Friday, November 19, 2010

Federal Reserve Chairman Ben Bernanke is firing back amid criticism of the Fed's easy-money policies at home and abroad

By keeping their currencies artificially weak, Mr. Bernanke argues, China and other emerging markets are allowing their economies to overheat, preventing trade imbalances from adjusting and producing what he called 'a two-speed . . . recovery' that isn't sustainable. Their 'strategy of currency undervaluation' has 'important drawbacks' for them and the world economy, he warns.

Mr. Bernanke has come under attack for the Fed's decision to purchase $600 billion in U.S. Treasury bonds in an effort to drive down long-term interest rates. Critics in the U.S say it could cause inflation. Critics abroad say the flood of dollars that the Fed is effectively printing to finance the purchases is causing investors to pour money into overseas economies and could cause asset bubbles.

Some have accused the Fed of trying to weaken the dollar to spur U.S. exports.

Fed officials have denied that is their goal, though Mr. Bernanke effectively acknowledged the U.S. currency should weaken against currencies in emerging markets because their economies are growing so much faster than economies in the developed world.

The Fed chairman's message, though scholarly in tone, was unusually blunt in laying blame for inflationary pressures in emerging markets and for tensions over currencies on countries like China that hold their currencies down.

'Why have officials in many emerging markets leaned against appreciation of their currencies toward levels more consistent with market fundamentals?' he asks. Mainly because they believe that will spur exports and boost growth, he says.

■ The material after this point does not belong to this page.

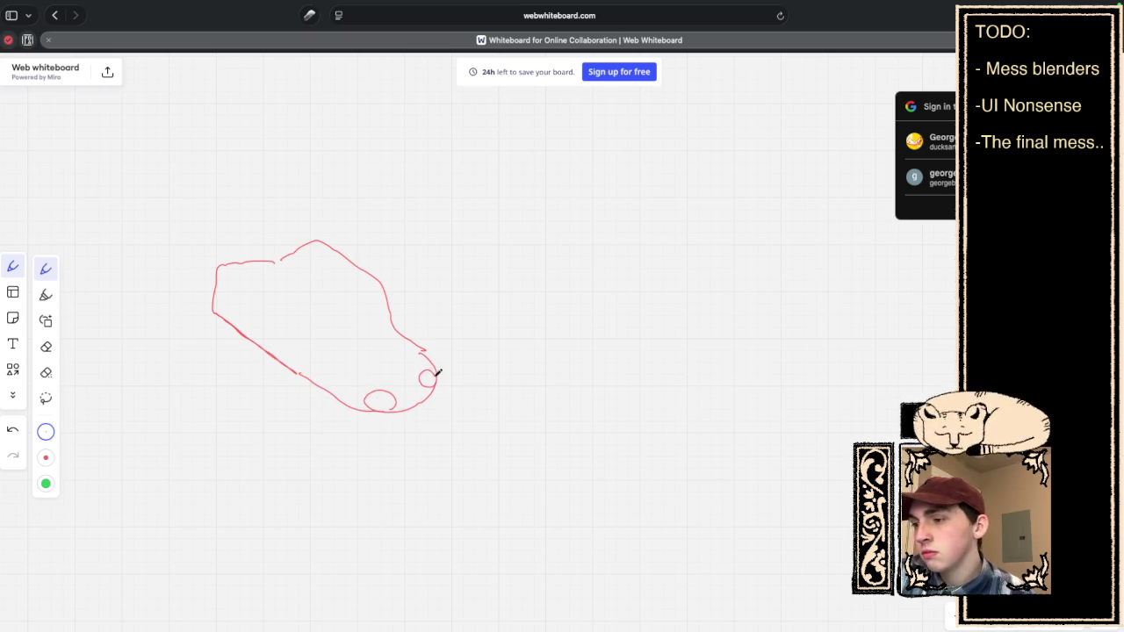
drag(313, 384, 303, 380)
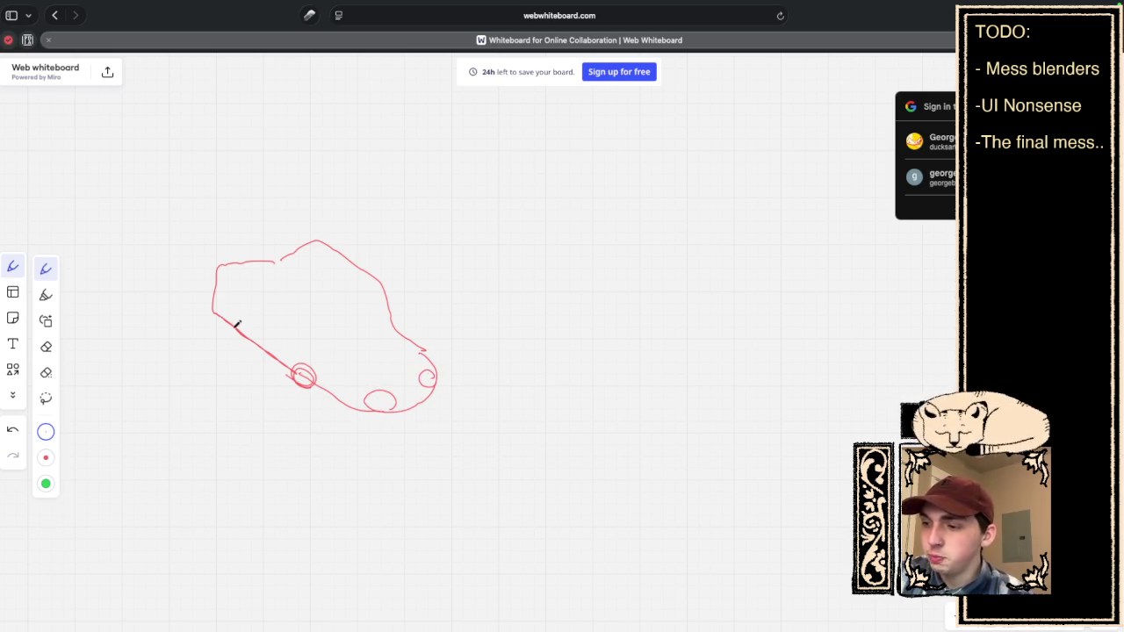
drag(221, 325, 240, 325)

Central banks in many countries intervene in currency markets to manage exchange rates. As dollars flood into their economies from exports, the central banks hold on to the dollars and use them to purchase assets like U.S. Treasury bonds, rather than converting them back into their domestic currencies, which would make those currencies rise in value.

Mr. Bernanke notes that in preventing the yuan from appreciating in exchange for dollars, China has accumulated a massive $2.6 trillion stock of U.S.-dollar assets.

Mr. Bernanke also makes his case against domestic critics, arguing that unemployment could keep rising without action by the Fed and that inflation was too low and could fall further.

Though critics say inflation could soar because of the Fed's actions, Mr. Bernanke says he is committed to keeping inflation at around 2%. It is now around 1%, by the Fed's preferred measures, which strip out food and energy prices.